A few weeks ago I had a fascinating conversation in a downtown coffee shop with a new acquaintance. Among the many topics we covered was his conviction that the Bible presents one concrete, straightforward pattern for church structure and practice.
This got me thinking. In theological circles we call the study of the Church ‘ecclesiology‘, from the Greek word for church, ekklēsiā. In fact, theologians have all sorts of ‘ologies’.
- Christology is ‘talking about Christ’.
- Soteriology is ‘talking about salvation’
- Pneumatology is ‘talking about the Holy Spirit
- Eschatology is ‘talking about the culmination of history’
Interestingly enough, however, there doesn’t seem to be a word for ‘Kingdom-ology’, or the study of the kingdom of God.
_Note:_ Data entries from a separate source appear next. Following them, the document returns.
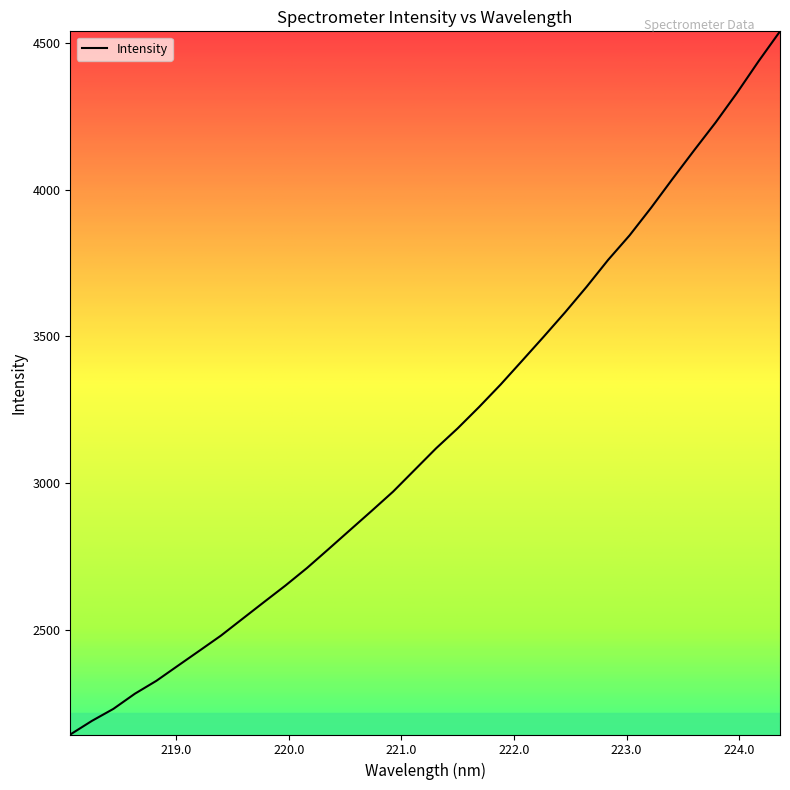

What is the greatest value displayed?

4539.0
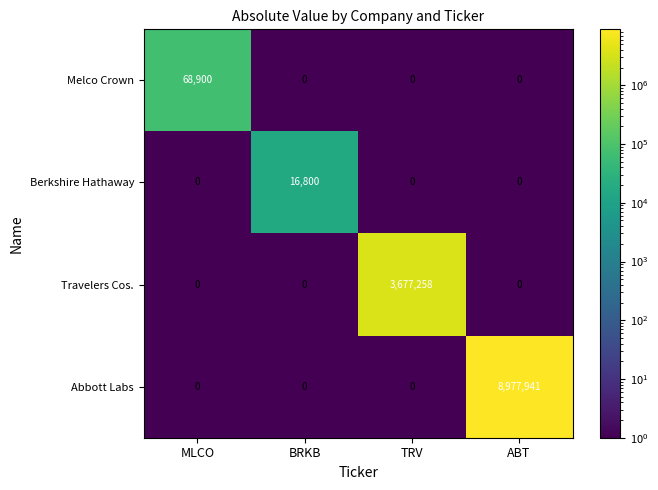

Which series has the largest total across all categories?

Abbott Labs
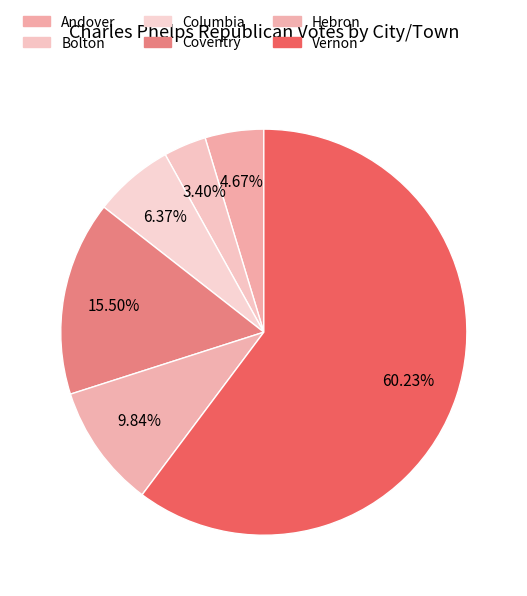

Which category has the biggest portion of the pie?

Vernon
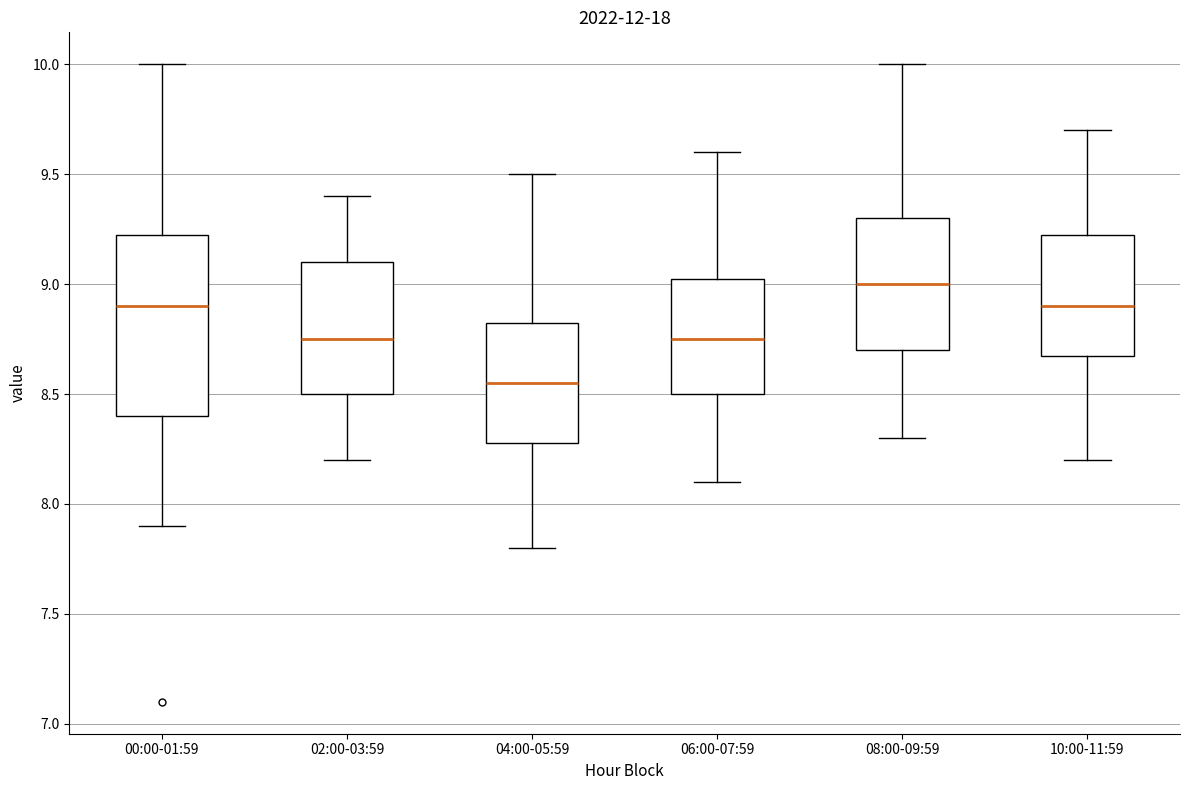

Comparing the boxes themselves (not the whiskers), which one is the tallest?

00:00-01:59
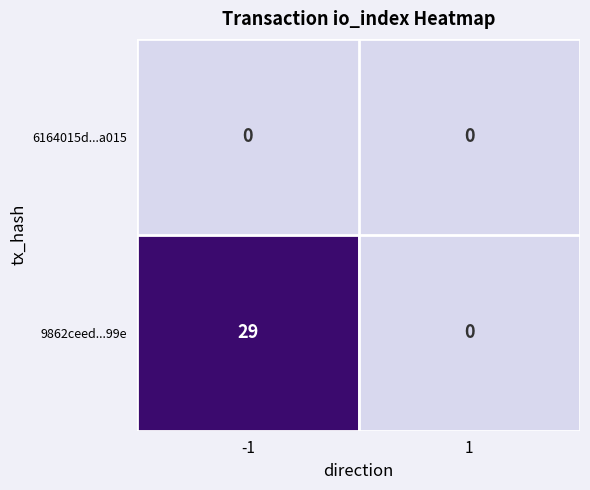

What is the greatest value displayed?

29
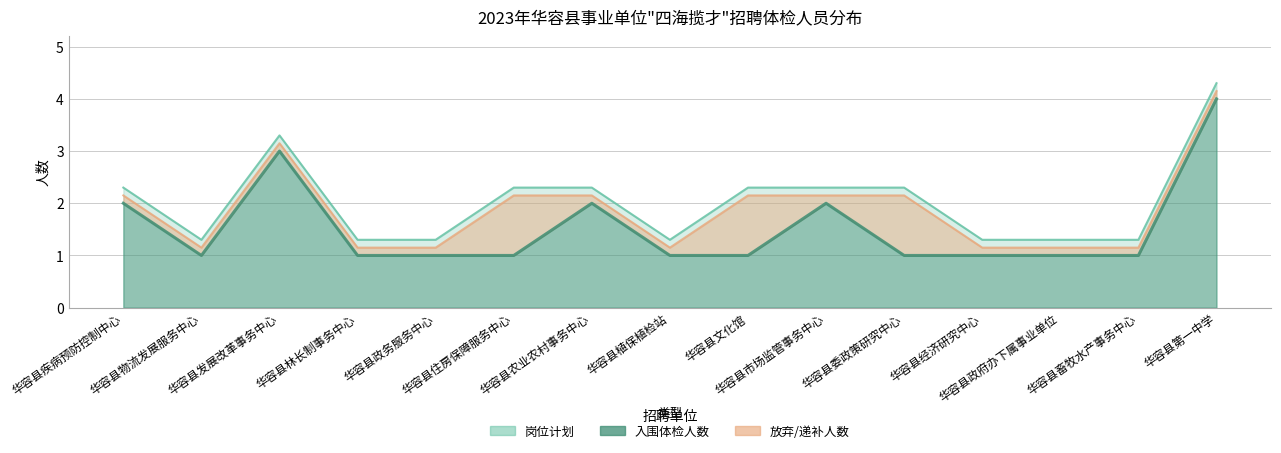

Where is the first local minimum for 入围体检人数?

华容县物流发展服务中心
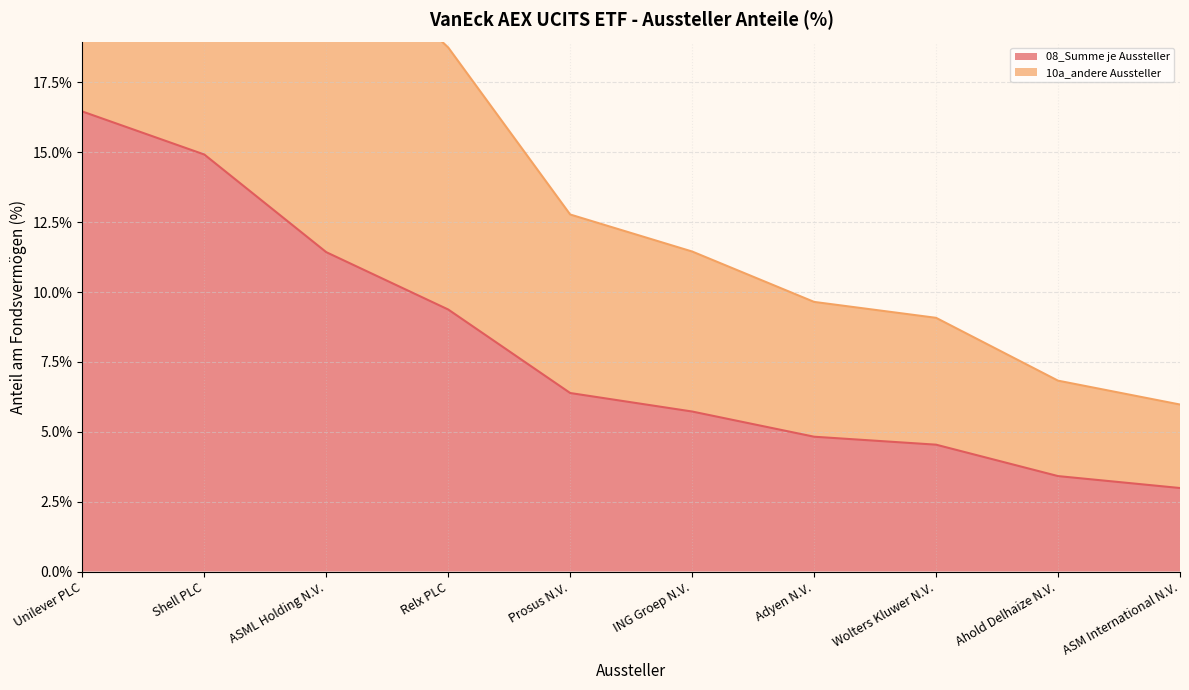

How many data points does each series have?

10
I’ve never, ever heard the phrase ‘Basileology‘, which would be the logical term to use.
This seems to me a strange omission. The word ‘church’ is mentioned twice in the gospels. But the phrase ‘Kingdom of God’, or ‘Kingdom of Heaven’ is used more than 80 times! So why do theologians talk about the Church so much more than the Kingdom?
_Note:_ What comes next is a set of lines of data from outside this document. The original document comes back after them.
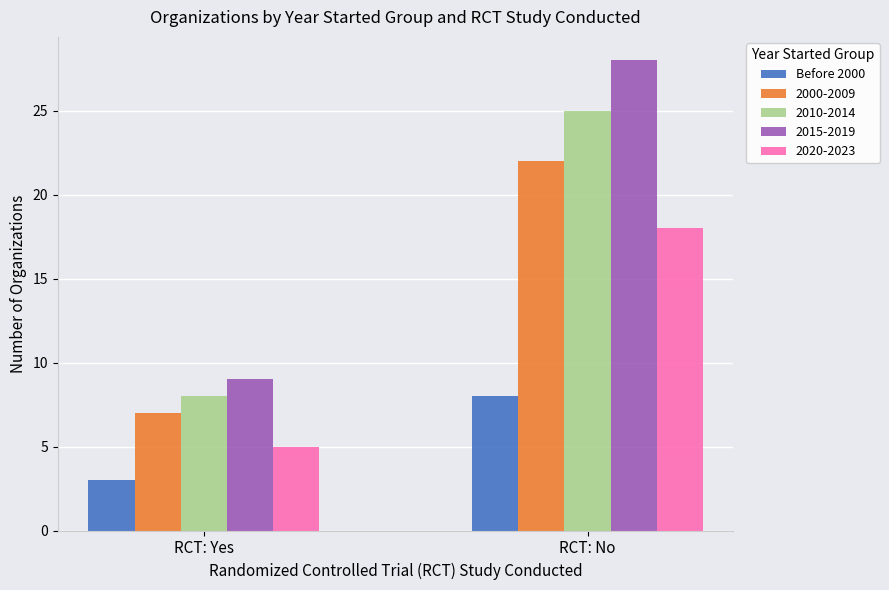

Which series has the largest range (max minus min)?

2015-2019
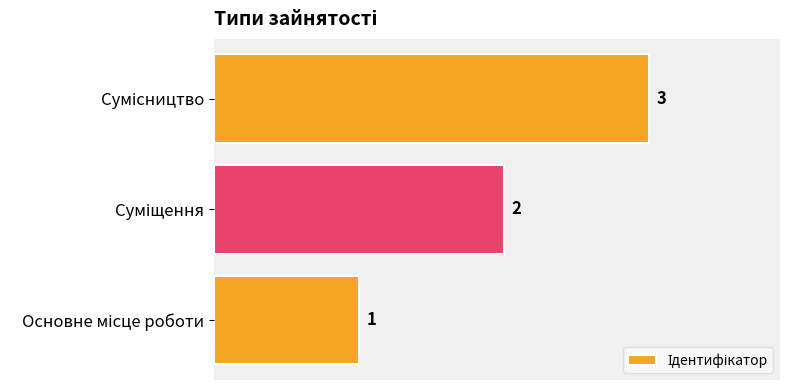

What is the sum of all values?

6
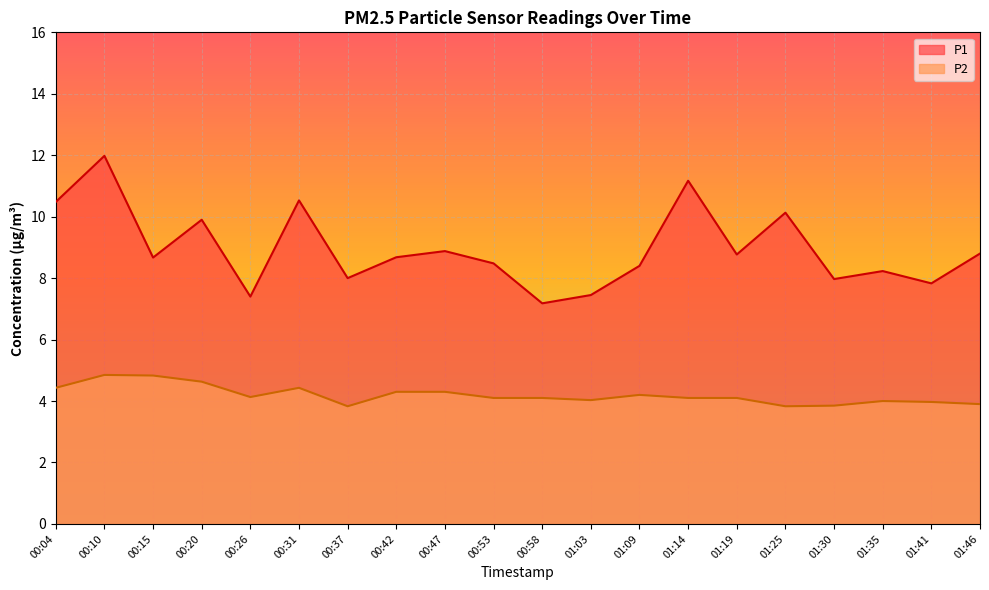

How many interior local peaks does the P2 series have?

4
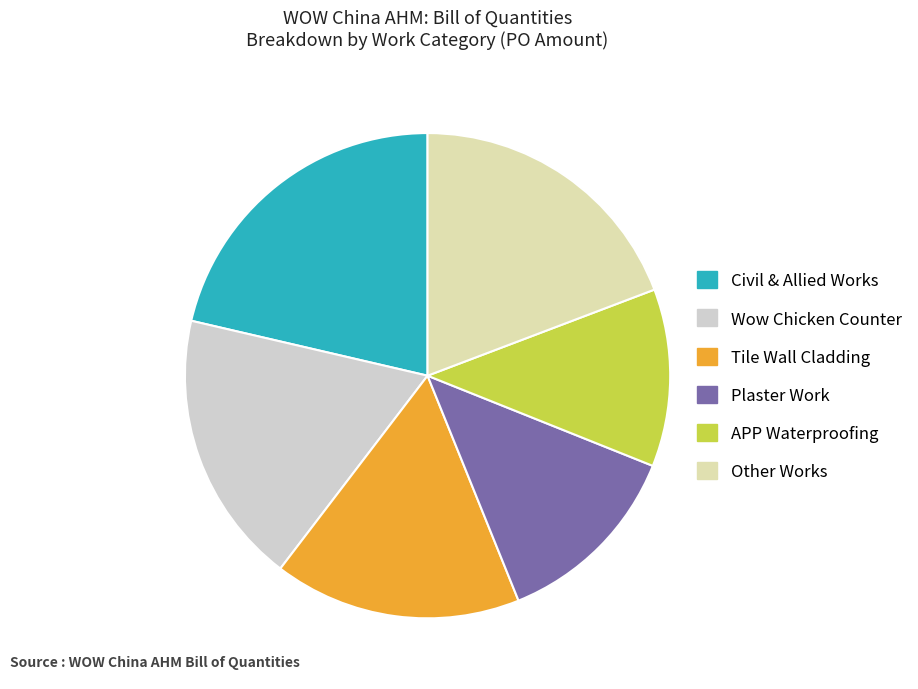

Which slice is the largest?

Civil & Allied Works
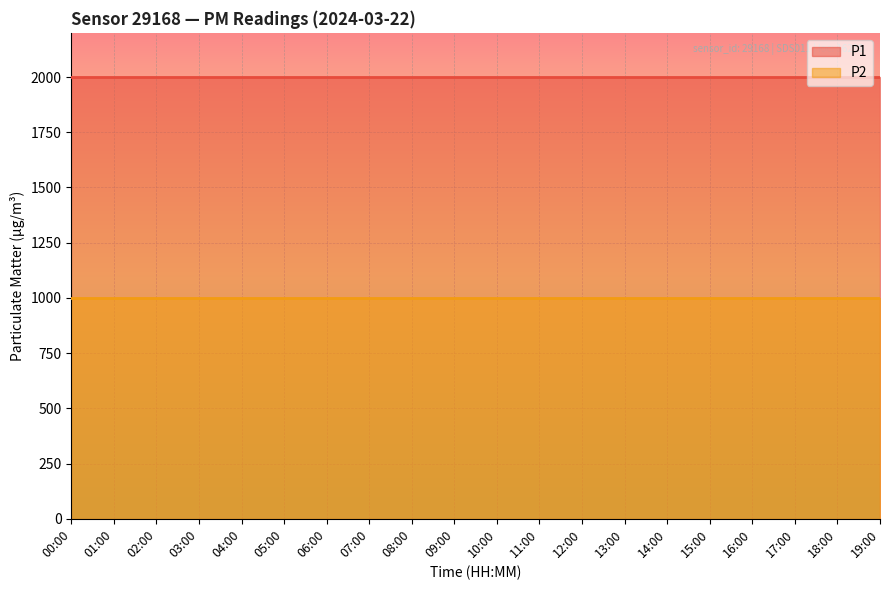

At which category is the sum across all series the highest?

00:00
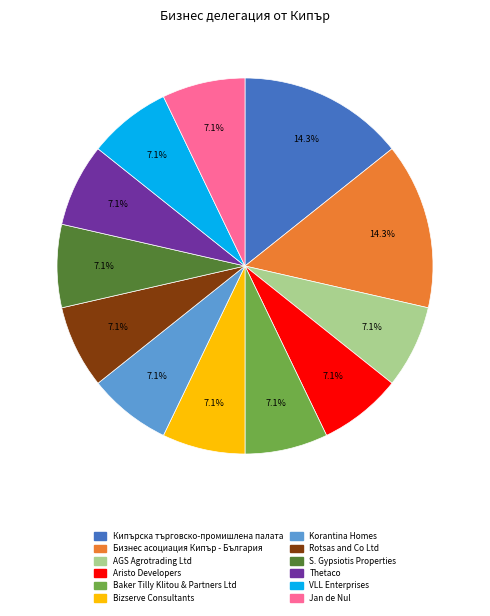

What is the ratio of the value at Бизнес асоциация Кипър - България to the value at S. Gypsiotis Properties?

2.0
Am I missing something? Is this actually a subject that’s taught at seminary? Is there such a thing as ‘Introduction to Basileology’ or ‘Kingdom Studies 101’? What would such a course look like? What questions would it ask? Which experts would we study?
In fact, while we’re asking these questions, what is the Kingdom of God? And who is teaching and studying and talking about this question?